Abilene & S. Ry. Co. v. United States

KENNEDY, District Judge

(dissenting). It is with regret that I find myself unable to accede tó the views of the majority in the disposition of this case, although I have joined with the other Judges in signing the order carrying into effect their decision so that there may be no question as to its validity. I have been accorded the privilege of expressing my views as to the manner in which the case should be disposed of and herein express in a general way the reasons for my conclusion.

This is a proceeding involving the application of thirteen plaintiff carriers for a permanent writ of injunction restraining the enforcement of an order of the Interstate Commerce Commission made August 9, 1922, providing for an increased division of joint rates to the Kansas City, Mexico & Orient Railroad as’ against the plaintiff carriers.

After analyzing the case of the plaintiffs in the light of the points of attack carried in the arguments and briefs of counsel, I am constrained to eliminate from consideration as not having sufficient weight or bearing upon the controversy to entitle plaintiffs to relief, the following:

(a) It seems to me that there could be no question of confiscation generally, where the Commission has made a division of joint rates. Such a division would not prohibit the carriers affected in establishing a new joint rate which would bring to them a greater amount of money for the service tendered. If the Commission should refuse to recognize such increased rate it might form the basis of an action in the courts that the established joint rate was confiscatory. In other words, until relief is denied by the Commission itself, which is not the situation in this case, the question of a rate being confiscatory could not be raised.
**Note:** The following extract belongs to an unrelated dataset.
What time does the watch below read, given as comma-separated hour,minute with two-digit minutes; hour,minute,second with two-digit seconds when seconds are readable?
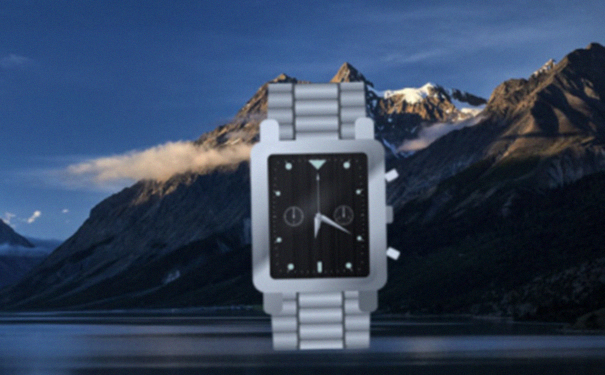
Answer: 6,20
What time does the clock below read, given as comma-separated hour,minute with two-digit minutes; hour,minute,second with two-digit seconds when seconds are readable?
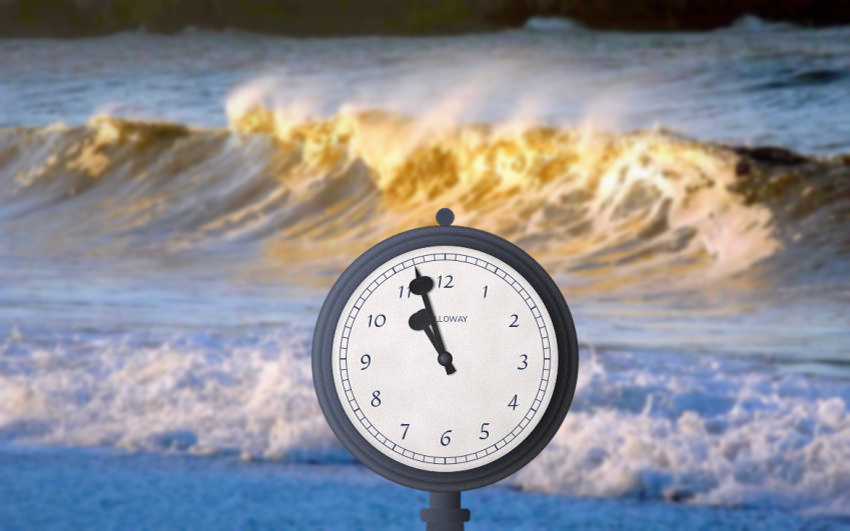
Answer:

(b) I am not in accord with the views of the plaintiffs that the order of the Commission is invalid because of failure to join other carriers who participated in the joint rates affected by the order, for the rea*116son that the connecting carriers will simply be required to distribute the burden cast upon them among other connecting carriers, and so on among all carriers between or among which there is a joint rate established embracing the Orient Railway. It is the same as though these railroads had not yet but were now called upon to first establish joint rates as among all carriers.

(c) As to the questions decided by the Commission as reflected in the ■order attacked, not being within the issues raised by the pleadings before the Commission, I dó not consider that the objection is well founded. As long as the Transportation Act gives the Commission the right to make investigations upon its own initiative as well as upon the complaint of one road as against another, coupled with the fact that in the first instance the Orient, with little attempt at formality of pleading or statement of ground for relief, simply ask the Commission to investigate the question of joint rates and the Commission thereupon proceeded to make such investigation, that we cannot well take the narrow view that the Commission did not have full power and authority upon the hearing to go into every phase of joint rates in which the Orient was interested.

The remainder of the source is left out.